Stress, caffeine intake, nicotine and physical activities can make blood pressure levels rise. Many patients experience what has been dubbed as "white coat hypertension," a rise in blood pressure levels caused by stress at a doctor's office during blood pressure tests. These external factors make it difficult for doctors to determine if a patient really has high blood pressure.
Dr. Kirsten Bibbins-Domingo, USPSTF vice-chair expressed that high blood pressure should be confirmed outside the doctor's office before hypertension treatment starts. Bibbins-Domingo added that the USPSTF recommendation isn't applicable to patients with kidney and heart damage and very high blood pressure.

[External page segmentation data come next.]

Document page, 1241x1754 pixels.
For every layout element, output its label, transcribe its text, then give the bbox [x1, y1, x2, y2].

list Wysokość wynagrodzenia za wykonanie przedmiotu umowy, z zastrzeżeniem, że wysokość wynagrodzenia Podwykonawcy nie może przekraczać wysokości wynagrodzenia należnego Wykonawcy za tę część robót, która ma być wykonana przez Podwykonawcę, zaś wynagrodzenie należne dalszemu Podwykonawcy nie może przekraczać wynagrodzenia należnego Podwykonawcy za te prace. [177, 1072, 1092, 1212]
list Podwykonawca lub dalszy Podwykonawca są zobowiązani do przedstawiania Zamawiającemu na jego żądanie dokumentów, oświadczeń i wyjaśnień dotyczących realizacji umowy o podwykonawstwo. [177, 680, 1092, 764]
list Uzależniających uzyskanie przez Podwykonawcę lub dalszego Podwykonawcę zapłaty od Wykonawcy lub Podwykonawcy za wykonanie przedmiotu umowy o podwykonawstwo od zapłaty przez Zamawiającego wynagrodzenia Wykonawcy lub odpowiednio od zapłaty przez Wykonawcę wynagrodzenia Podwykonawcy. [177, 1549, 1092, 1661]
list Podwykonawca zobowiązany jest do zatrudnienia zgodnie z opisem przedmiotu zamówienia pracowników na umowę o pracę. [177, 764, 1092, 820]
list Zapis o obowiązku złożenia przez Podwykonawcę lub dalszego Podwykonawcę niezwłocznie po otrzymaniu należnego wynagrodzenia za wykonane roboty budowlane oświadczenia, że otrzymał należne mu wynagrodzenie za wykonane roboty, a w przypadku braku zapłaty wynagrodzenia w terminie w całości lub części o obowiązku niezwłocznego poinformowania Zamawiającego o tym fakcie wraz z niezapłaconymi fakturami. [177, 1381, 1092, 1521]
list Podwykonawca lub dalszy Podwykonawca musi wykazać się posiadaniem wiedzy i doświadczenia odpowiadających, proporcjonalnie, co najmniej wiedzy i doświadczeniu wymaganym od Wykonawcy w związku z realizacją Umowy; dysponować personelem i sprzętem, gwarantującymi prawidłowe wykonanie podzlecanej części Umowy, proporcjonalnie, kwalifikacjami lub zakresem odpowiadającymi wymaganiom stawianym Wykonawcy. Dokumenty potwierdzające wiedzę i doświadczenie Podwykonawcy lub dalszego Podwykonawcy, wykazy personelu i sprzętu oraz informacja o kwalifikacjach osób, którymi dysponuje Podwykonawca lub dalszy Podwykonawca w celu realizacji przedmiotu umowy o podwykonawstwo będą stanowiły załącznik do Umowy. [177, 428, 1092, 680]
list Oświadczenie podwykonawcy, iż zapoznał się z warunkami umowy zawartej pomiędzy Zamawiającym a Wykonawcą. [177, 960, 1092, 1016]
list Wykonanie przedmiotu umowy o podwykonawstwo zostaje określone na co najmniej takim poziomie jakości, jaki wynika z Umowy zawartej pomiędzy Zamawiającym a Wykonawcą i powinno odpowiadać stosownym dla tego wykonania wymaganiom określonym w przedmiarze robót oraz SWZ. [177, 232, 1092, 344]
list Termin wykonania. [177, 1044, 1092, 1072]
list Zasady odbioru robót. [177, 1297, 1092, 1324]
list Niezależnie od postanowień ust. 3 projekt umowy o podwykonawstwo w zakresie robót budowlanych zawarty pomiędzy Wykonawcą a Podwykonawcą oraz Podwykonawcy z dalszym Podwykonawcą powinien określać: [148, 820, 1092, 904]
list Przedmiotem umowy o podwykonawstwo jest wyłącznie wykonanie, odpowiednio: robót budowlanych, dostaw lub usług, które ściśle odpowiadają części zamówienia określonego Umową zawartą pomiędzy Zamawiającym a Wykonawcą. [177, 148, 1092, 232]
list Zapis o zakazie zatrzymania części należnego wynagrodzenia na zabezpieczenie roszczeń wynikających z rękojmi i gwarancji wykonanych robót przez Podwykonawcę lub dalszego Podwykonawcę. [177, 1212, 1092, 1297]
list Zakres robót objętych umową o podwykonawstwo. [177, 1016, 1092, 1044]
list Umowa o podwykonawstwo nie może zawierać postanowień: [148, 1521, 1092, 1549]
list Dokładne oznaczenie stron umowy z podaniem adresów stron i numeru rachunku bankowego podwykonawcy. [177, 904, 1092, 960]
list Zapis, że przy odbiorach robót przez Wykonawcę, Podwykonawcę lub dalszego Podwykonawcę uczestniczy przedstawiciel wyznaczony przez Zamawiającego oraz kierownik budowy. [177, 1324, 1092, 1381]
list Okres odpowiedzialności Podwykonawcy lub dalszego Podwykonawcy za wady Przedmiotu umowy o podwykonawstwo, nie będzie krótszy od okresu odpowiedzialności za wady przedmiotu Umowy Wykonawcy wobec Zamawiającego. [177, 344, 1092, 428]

The USPSTF recommendation is best suited for individuals who want to confirm if they really have hypertension.
"We're encouraging physicians to confirm a new diagnosis of high blood pressure in their patients using either ambulatory blood pressure monitoring, which means wearing a cuff for 24 hours while the blood pressure gets checked every 20 or 30 minutes, and confirming that the blood pressure isn't just elevated in the office, but that it's also elevated at home or at work," said University of Georgia's Dr. Mark Ebell, who is also a member of the task force.
Using ambulatory blood pressure monitoring (ABPM) and home blood pressure monitoring (HBPM), doctors can better determine who can be given lower doses of medication. With patients monitoring their blood pressure levels in the comforts of their own home, doctors can also better determine whose blood pressure shoots up during a regular checkup but remains perfectly normal at home.
The habit will also flag those whose blood pressure spikes in intervals during daily activities but returns to normal at the site of a doctor's office.
A portable blood pressure measuring device can be provided by physicians. This device can measure blood pressure from 12 to 48 hours every 20 to 30 minutes. Individuals can also make use of home blood pressure monitoring devices.
The USPSTF recommendations were circulated online in the Annals of Internal Medicine journal on Oct. 13.